前述のとおり、進駐軍による宝塚地区への進駐は、アメリカ第六軍第一軍団に属する第三三師団で、司令部を神戸市において、二十年九月二十五日から開始された。それによって宝塚新温泉諸施設をはじめ、宝塚ホテル・同ゴルフ場、それに川西航空機株式会社宝塚製作所(第二節「旧川西航空機株式会社宝塚製作所跡地をめぐる紛争」参照)・東洋ベアリング製造株式会社武庫川工場と民家の接収があった。
宝塚新温泉は、二十年九月二十五日海軍航空隊よりの接収解除がなされる前日の二十四日、海軍に代わって連合軍の宝塚への進駐を通告され、映画劇場および厚生遊園地は営業を中止し、九月二十六日には進駐軍が宝塚へ到着した。
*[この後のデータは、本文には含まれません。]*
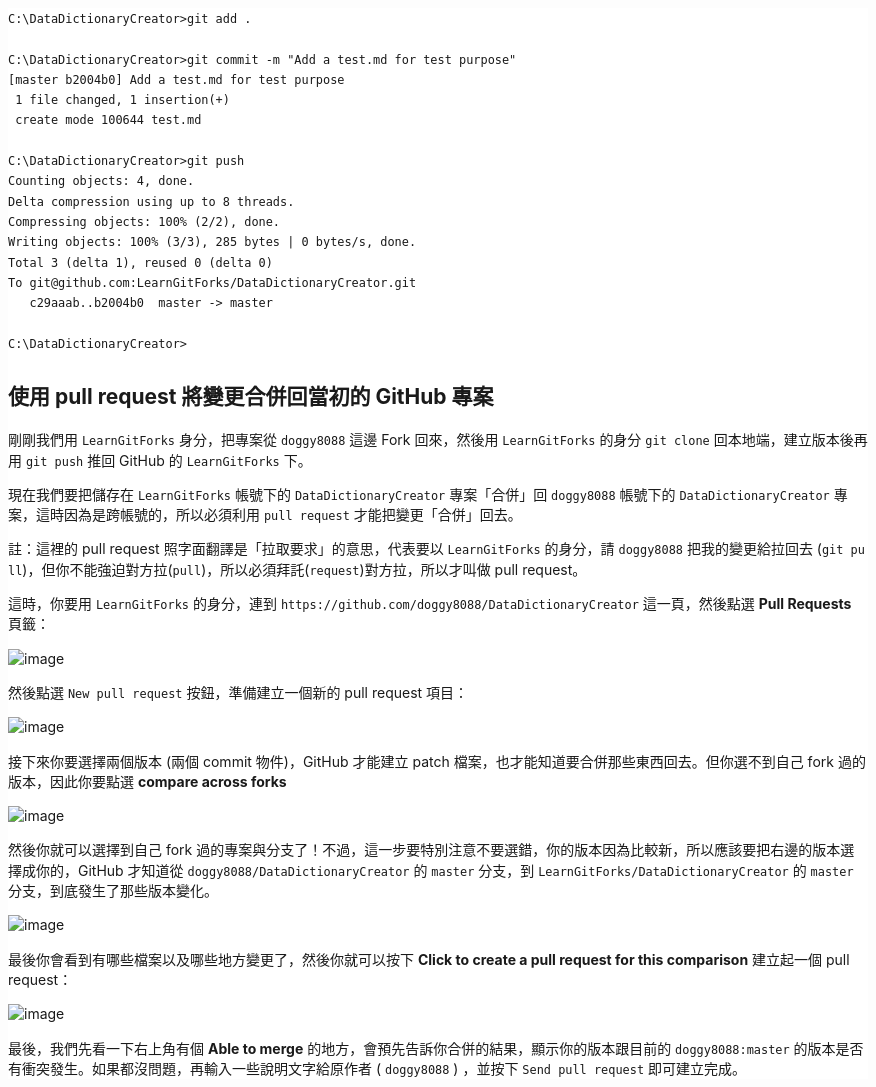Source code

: 	C:\DataDictionaryCreator>git add .
	
	C:\DataDictionaryCreator>git commit -m "Add a test.md for test purpose"
	[master b2004b0] Add a test.md for test purpose
	 1 file changed, 1 insertion(+)
	 create mode 100644 test.md
	
	C:\DataDictionaryCreator>git push
	Counting objects: 4, done.
	Delta compression using up to 8 threads.
	Compressing objects: 100% (2/2), done.
	Writing objects: 100% (3/3), 285 bytes | 0 bytes/s, done.
	Total 3 (delta 1), reused 0 (delta 0)
	To git@github.com:LearnGitForks/DataDictionaryCreator.git
	   c29aaab..b2004b0  master -> master
	
	C:\DataDictionaryCreator>


使用 pull request 將變更合併回當初的 GitHub 專案 
--------------------------------------------------

剛剛我們用 `LearnGitForks` 身分，把專案從 `doggy8088` 這邊 Fork 回來，然後用 `LearnGitForks` 的身分 `git clone` 回本地端，建立版本後再用 `git push` 推回 GitHub 的 `LearnGitForks` 下。

現在我們要把儲存在 `LearnGitForks` 帳號下的 `DataDictionaryCreator` 專案「合併」回 `doggy8088` 帳號下的 `DataDictionaryCreator` 專案，這時因為是跨帳號的，所以必須利用 `pull request` 才能把變更「合併」回去。

註：這裡的 pull request 照字面翻譯是「拉取要求」的意思，代表要以 `LearnGitForks` 的身分，請 `doggy8088` 把我的變更給拉回去 (`git pull`)，但你不能強迫對方拉(`pull`)，所以必須拜託(`request`)對方拉，所以才叫做 pull request。

這時，你要用 `LearnGitForks` 的身分，連到 `https://github.com/doggy8088/DataDictionaryCreator` 這一頁，然後點選 **Pull Requests** 頁籤：

![image](https://f.cloud.github.com/assets/88981/1418918/ae8a47d6-3fc0-11e3-9719-395a788ea3af.png)

然後點選 `New pull request` 按鈕，準備建立一個新的 pull request 項目：

![image](https://f.cloud.github.com/assets/88981/1418936/da8d5d46-3fc0-11e3-9ca4-86bf5de2f8a8.png)

接下來你要選擇兩個版本 (兩個 commit 物件)，GitHub 才能建立 patch 檔案，也才能知道要合併那些東西回去。但你選不到自己 fork 過的版本，因此你要點選 **compare across forks** 

![image](https://f.cloud.github.com/assets/88981/1418950/24a62e80-3fc1-11e3-98eb-2cea6251adb5.png)

然後你就可以選擇到自己 fork 過的專案與分支了！不過，這一步要特別注意不要選錯，你的版本因為比較新，所以應該要把右邊的版本選擇成你的，GitHub 才知道從 `doggy8088/DataDictionaryCreator` 的 `master` 分支，到 `LearnGitForks/DataDictionaryCreator` 的 `master` 分支，到底發生了那些版本變化。

![image](https://f.cloud.github.com/assets/88981/1419001/f10bf2b6-3fc1-11e3-808d-e4b6bbd0c7a5.png)

最後你會看到有哪些檔案以及哪些地方變更了，然後你就可以按下 **Click to create a pull request for this comparison** 建立起一個 pull request：

![image](https://f.cloud.github.com/assets/88981/1419032/6b5e3fa6-3fc2-11e3-9fdb-f9397a34937d.png)

最後，我們先看一下右上角有個 **Able to merge** 的地方，會預先告訴你合併的結果，顯示你的版本跟目前的 `doggy8088:master` 的版本是否有衝突發生。如果都沒問題，再輸入一些說明文字給原作者 ( `doggy8088` ) ，並按下 `Send pull request` 即可建立完成。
翌二十七日より厚生遊園地のみは営業をおこなったが、宝塚大劇場などの新温泉の施設は進駐軍によって使用された。十月十四日には宝塚大劇場で進駐軍慰問公演がおこなわれ、好評を博した。幸い翌二十一年二月五日には、これら宝塚新温泉・大劇場その他の諸施設は米国進駐軍から返還され、海軍接収より三年目でようやく宝塚歌劇の手に返ってきたのである。
宝塚ホテルは二十年九月の連合軍進駐と同時に進駐軍将校宿舎として接収され、ホテル営業は半ば休業の状態となった。そこでやむをえず翌二十一年四月に中洲の「宝塚会館」内の食堂を賃借りし、そこで食堂営業と喫茶業をはじめた。宝塚ホテルが返還されたのは、三十年二月十日で、ただちに復旧工事をおこない、同年五月二十一日に新装なって営業を再開した。
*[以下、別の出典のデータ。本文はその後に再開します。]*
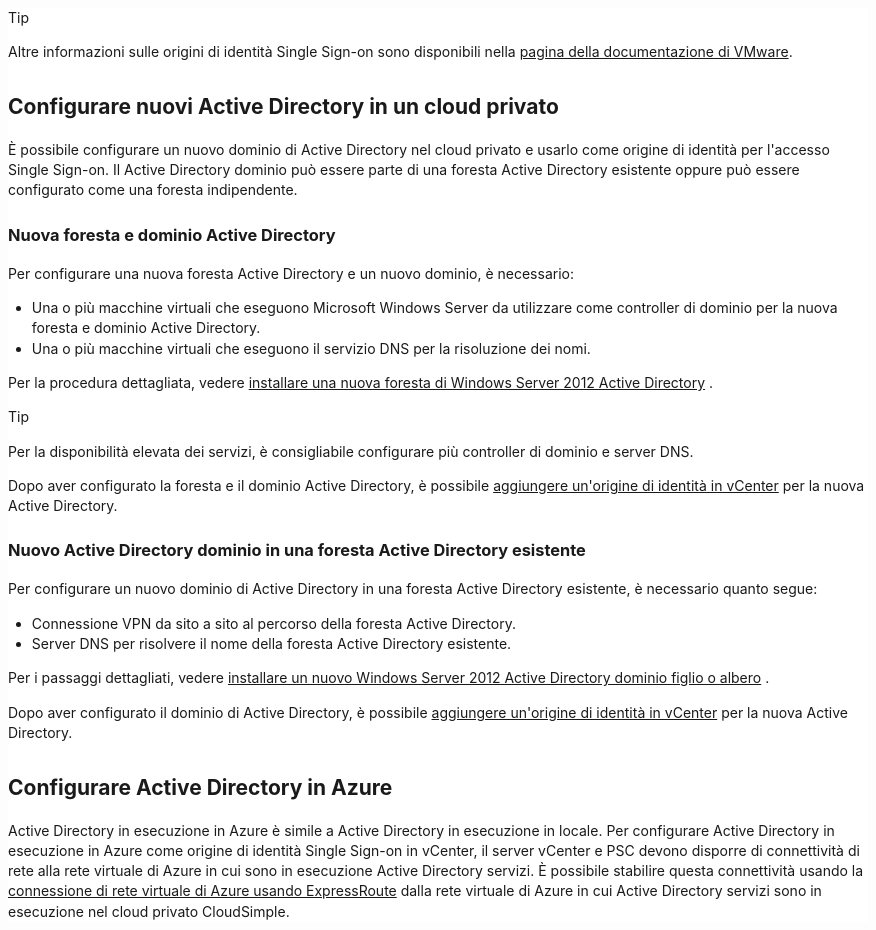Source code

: > [!TIP]
> Altre informazioni sulle origini di identità Single Sign-on sono disponibili nella [pagina della documentazione di VMware](https://docs.vmware.com/en/VMware-vSphere/6.5/com.vmware.psc.doc/GUID-B23B1360-8838-4FF2-B074-71643C4CB040.html).

## <a name="set-up-new-active-directory-on-a-private-cloud"></a>Configurare nuovi Active Directory in un cloud privato

È possibile configurare un nuovo dominio di Active Directory nel cloud privato e usarlo come origine di identità per l'accesso Single Sign-on.  Il Active Directory dominio può essere parte di una foresta Active Directory esistente oppure può essere configurato come una foresta indipendente.

### <a name="new-active-directory-forest-and-domain"></a>Nuova foresta e dominio Active Directory

Per configurare una nuova foresta Active Directory e un nuovo dominio, è necessario:

* Una o più macchine virtuali che eseguono Microsoft Windows Server da utilizzare come controller di dominio per la nuova foresta e dominio Active Directory.
* Una o più macchine virtuali che eseguono il servizio DNS per la risoluzione dei nomi.

Per la procedura dettagliata, vedere [installare una nuova foresta di Windows Server 2012 Active Directory](https://docs.microsoft.com/windows-server/identity/ad-ds/deploy/install-a-new-windows-server-2012-active-directory-forest--level-200-) .

> [!TIP]
> Per la disponibilità elevata dei servizi, è consigliabile configurare più controller di dominio e server DNS.

Dopo aver configurato la foresta e il dominio Active Directory, è possibile [aggiungere un'origine di identità in vCenter](#add-an-identity-source-on-vcenter) per la nuova Active Directory.

### <a name="new-active-directory-domain-in-an-existing-active-directory-forest"></a>Nuovo Active Directory dominio in una foresta Active Directory esistente

Per configurare un nuovo dominio di Active Directory in una foresta Active Directory esistente, è necessario quanto segue:

* Connessione VPN da sito a sito al percorso della foresta Active Directory.
* Server DNS per risolvere il nome della foresta Active Directory esistente.

Per i passaggi dettagliati, vedere [installare un nuovo Windows Server 2012 Active Directory dominio figlio o albero](https://docs.microsoft.com/windows-server/identity/ad-ds/deploy/install-a-new-windows-server-2012-active-directory-child-or-tree-domain--level-200-) .

Dopo aver configurato il dominio di Active Directory, è possibile [aggiungere un'origine di identità in vCenter](#add-an-identity-source-on-vcenter) per la nuova Active Directory.

## <a name="set-up-active-directory-on-azure"></a>Configurare Active Directory in Azure

Active Directory in esecuzione in Azure è simile a Active Directory in esecuzione in locale.  Per configurare Active Directory in esecuzione in Azure come origine di identità Single Sign-on in vCenter, il server vCenter e PSC devono disporre di connettività di rete alla rete virtuale di Azure in cui sono in esecuzione Active Directory servizi.  È possibile stabilire questa connettività usando la [connessione di rete virtuale di Azure usando ExpressRoute](azure-expressroute-connection.md) dalla rete virtuale di Azure in cui Active Directory servizi sono in esecuzione nel cloud privato CloudSimple.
また東洋ベアリング製造株式会社武庫川工場も二十年九月、進駐軍到着と同時に、同工場の大半が接収された。しかも宿舎に改装するために工場建物内の機械類は強制的に取り片付けを命じられ、多くの機械器具が損傷したと伝えられている。同社は、桑名工場が空襲によって爆破され、残った武庫川工場は接収され、主力の二工場を失って、会社経営は惨憺(さんたん)たる状態であった。残された駒野工場と桑名工場隣接の鋼球工場に疎開機械を集めて、二十一年春ごろよりかろうじて操業を再開するという状況であった。しかし同年八月にいたり、桑名・武庫川・駒野の三工場とも全部賠償に指定された(これは昭和二十七年四月に解除)。そのため翌二十二年五月には武庫川工場の接収は解除された。
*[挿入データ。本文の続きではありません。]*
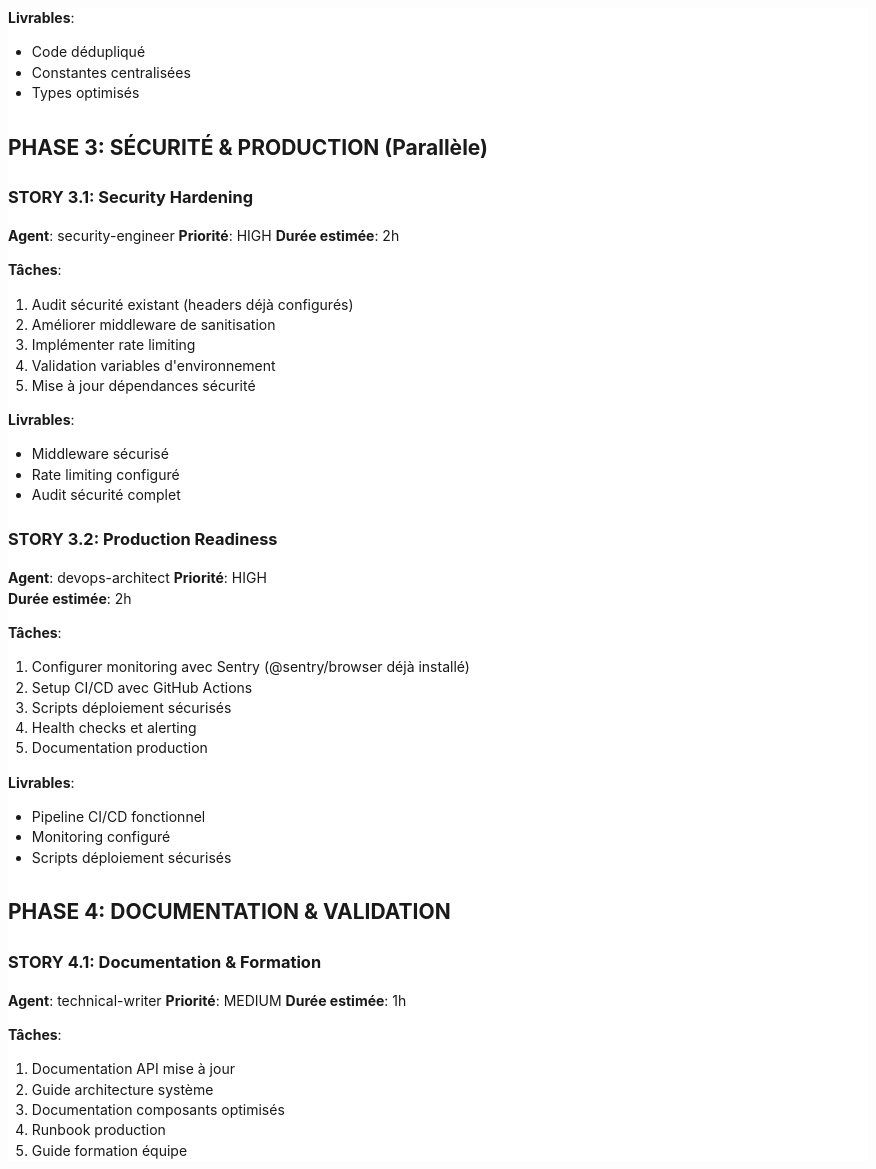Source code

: **Livrables**:
- Code dédupliqué
- Constantes centralisées
- Types optimisés

## PHASE 3: SÉCURITÉ & PRODUCTION (Parallèle)

### STORY 3.1: Security Hardening
**Agent**: security-engineer
**Priorité**: HIGH
**Durée estimée**: 2h

**Tâches**:
1. Audit sécurité existant (headers déjà configurés)
2. Améliorer middleware de sanitisation  
3. Implémenter rate limiting
4. Validation variables d'environnement
5. Mise à jour dépendances sécurité

**Livrables**:
- Middleware sécurisé
- Rate limiting configuré
- Audit sécurité complet

### STORY 3.2: Production Readiness
**Agent**: devops-architect
**Priorité**: HIGH  
**Durée estimée**: 2h

**Tâches**:
1. Configurer monitoring avec Sentry (@sentry/browser déjà installé)
2. Setup CI/CD avec GitHub Actions
3. Scripts déploiement sécurisés
4. Health checks et alerting
5. Documentation production

**Livrables**:
- Pipeline CI/CD fonctionnel
- Monitoring configuré
- Scripts déploiement sécurisés

## PHASE 4: DOCUMENTATION & VALIDATION

### STORY 4.1: Documentation & Formation
**Agent**: technical-writer
**Priorité**: MEDIUM
**Durée estimée**: 1h

**Tâches**:
1. Documentation API mise à jour
2. Guide architecture système
3. Documentation composants optimisés
4. Runbook production
5. Guide formation équipe

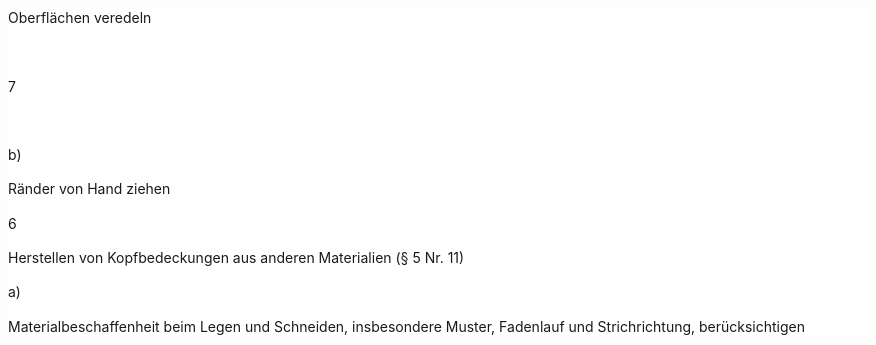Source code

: </td>

<td style align="left" valign="top" charoff="50">

Oberflächen veredeln

</td>

<td style="border-bottom: 0.5pt solid ; " rowspan="2" align="left" valign="top" charoff="50">

 

</td>

<td style="border-bottom: 0.5pt solid ; " rowspan="2" align="center" valign="middle" charoff="50">

7

</td>

<td style="border-bottom: 0.5pt solid ; " rowspan="2" align="left" valign="top" charoff="50">

 

</td>

</tr>

<tr style="border-bottom: 0.5pt solid ; ">

<td style="border-bottom: 0.5pt solid ; " align="left" valign="top" charoff="50">

b)

</td>

<td style="border-bottom: 0.5pt solid ; " align="left" valign="top" charoff="50">

Ränder von Hand ziehen

</td>

</tr>

<tr style="border-bottom: 0.5pt solid ; ">

<td style="border-bottom: 0.5pt solid ; " rowspan="5" align="right" valign="top" charoff="50">

6

</td>

<td style="border-bottom: 0.5pt solid ; " rowspan="5" align="left" valign="top" charoff="50">

Herstellen von Kopfbedeckungen aus anderen Materialien (§ 5 Nr. 11)

</td>

<td style align="left" valign="top" charoff="50">

a)

</td>

<td style align="left" valign="top" charoff="50">

Materialbeschaffenheit beim Legen und Schneiden, insbesondere Muster,
Fadenlauf und Strichrichtung, berücksichtigen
なお進駐軍将校用の住宅として、宝塚南口から逆瀬川地区および仁川地区の高級住宅地も接収された。壁はペンキに塗りかえられ、網戸が張られて、畳の日本間は洋間に改造され、和式便所は洋式便所に改められるなど、その様式をすっかり一変して使用された。これらの個人住宅地が持主に返還されたのは、二十七年のサンフランシスコ平和条約発効後のことであった。